In the foreword to the book, Randall Bass, Executive Director of the Center for New Designs in Learning and Scholarship at Georgetown University and a widely recognized thought leader in higher education impact, stresses that “to focus on project-based learning in the first year is to say [project-based learning] is not only central but also foundational and transformative.”
Project-Based Learning in the First Year is written for administrators and faculty in higher education, with each chapter providing “the why and the how” of implementing project-based learning in the first-year.
Divided into three sections, the book first presents the impact of project-based learning in the first year and includes suggestions on gaining institutional support. The next section details the planning and preparation required to incorporate projects into the curriculum, and the role of faculty, administrators, and staff in the student experience. The final section walks through practical strategies and concrete steps for creating assignments, in-class activities, and team project management tools.

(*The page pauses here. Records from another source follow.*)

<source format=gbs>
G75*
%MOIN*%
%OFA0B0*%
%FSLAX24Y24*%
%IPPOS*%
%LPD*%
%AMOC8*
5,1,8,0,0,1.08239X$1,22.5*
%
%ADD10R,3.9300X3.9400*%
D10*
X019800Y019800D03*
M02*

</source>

The Great Problems Seminar is one component of a revolutionary approach to education pioneered by WPI in 1970 and known as the “WPI Plan.” The WPI Plan replaced the traditional, rigidly prescribed engineering curriculum with a flexible and academically challenging program aimed at helping students learn how to learn by synthesizing classroom experience in projects that solve real-world problems. Students explore complex themes at the intersection of society and science, with a goal of becoming well-rounded, globally aware graduates with superior analytical thinking skills and a handle on the ambiguous problems that will characterize their future careers.
The WPI Plan was recognized by the National Academy of Engineering (NAE) with the prestigious 2016 Bernard M. Gordon Prize for Innovation in Engineering and Technology Education, an annual award that applauds modalities and experiments in education that develop effective engineering leaders.

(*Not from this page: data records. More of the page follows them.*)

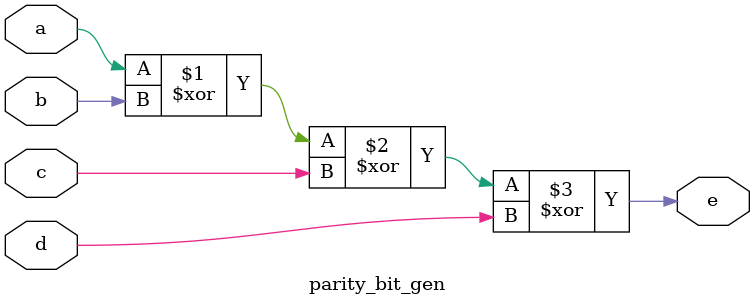
<source format=v>
`timescale 1ns / 1ps
module parity_bit_gen(
    input a, b, c, d,
    output e
    );
    assign e = a ^ b ^ c ^ d;

endmodule

</source>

All WPI students must complete two significant research projects: one is a high-level design or research experience conducted within their major. It challenges them to solve problems that would be typically encountered in their professional discipline. The other project presents an issue at the intersection of science, technology, society, and emphasizes the need to learn about how technology affects societal values and structures. While the GPS is optional, students are strongly encouraged to enroll, as the courses help prepare them to tackle these other projects. It also prepares them, and increases their qualifications for, summer internships, jobs, undergraduate research positions, and more.
WPI’s approach to education remains distinctive within higher education. It has proven invaluable to alumni and has become a model for other colleges and universities. A UMass Donahue Institute study of WPI alumni revealed that project-based learning has significantly enhanced their professional abilities and advancement, their interpersonal and communications skills, and their world views.

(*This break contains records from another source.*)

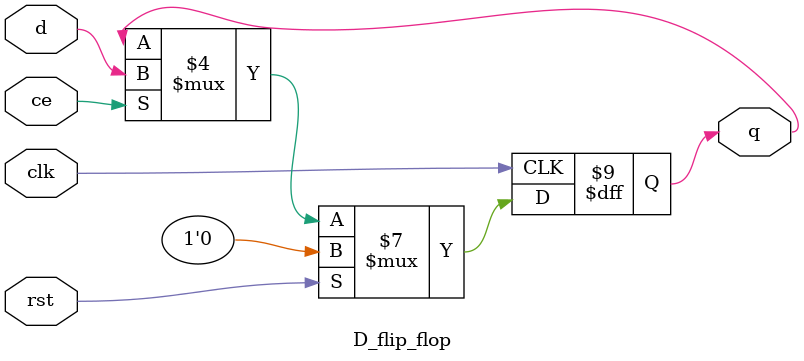
<source format=v>
`timescale 1ns / 1ps


module D_flip_flop(q,d,ce,rst,clk);
output reg q;
input d;
input ce,rst,clk;

always@(posedge clk)
  if(rst)
    q<=1'b0;
  else if(ce==1)
    q<=d;
  else
    q<=q;
 
endmodule

</source>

The university has become a valued source for academics and administrators from around the world through the Center for Project-Based Learning, launched in 2016. Through the Center, WPI provides consulting services, workshops, and seminars to help universities improve or enhance their existing curricula with project-based programs. The Center hosts the annual Institute for Project-Based Learning, an intensive, hands-on, two-and-a-half-day immersive workshop on the WPI campus in which faculty and administrators are paired with WPI coaches to learn how best to incorporate projects into their own campus culture. To date, the Center has provided more than 110 institutions from around the world intensive instruction on incorporating PBL into their curricula—a multiplying impact on more than 1.3 million students.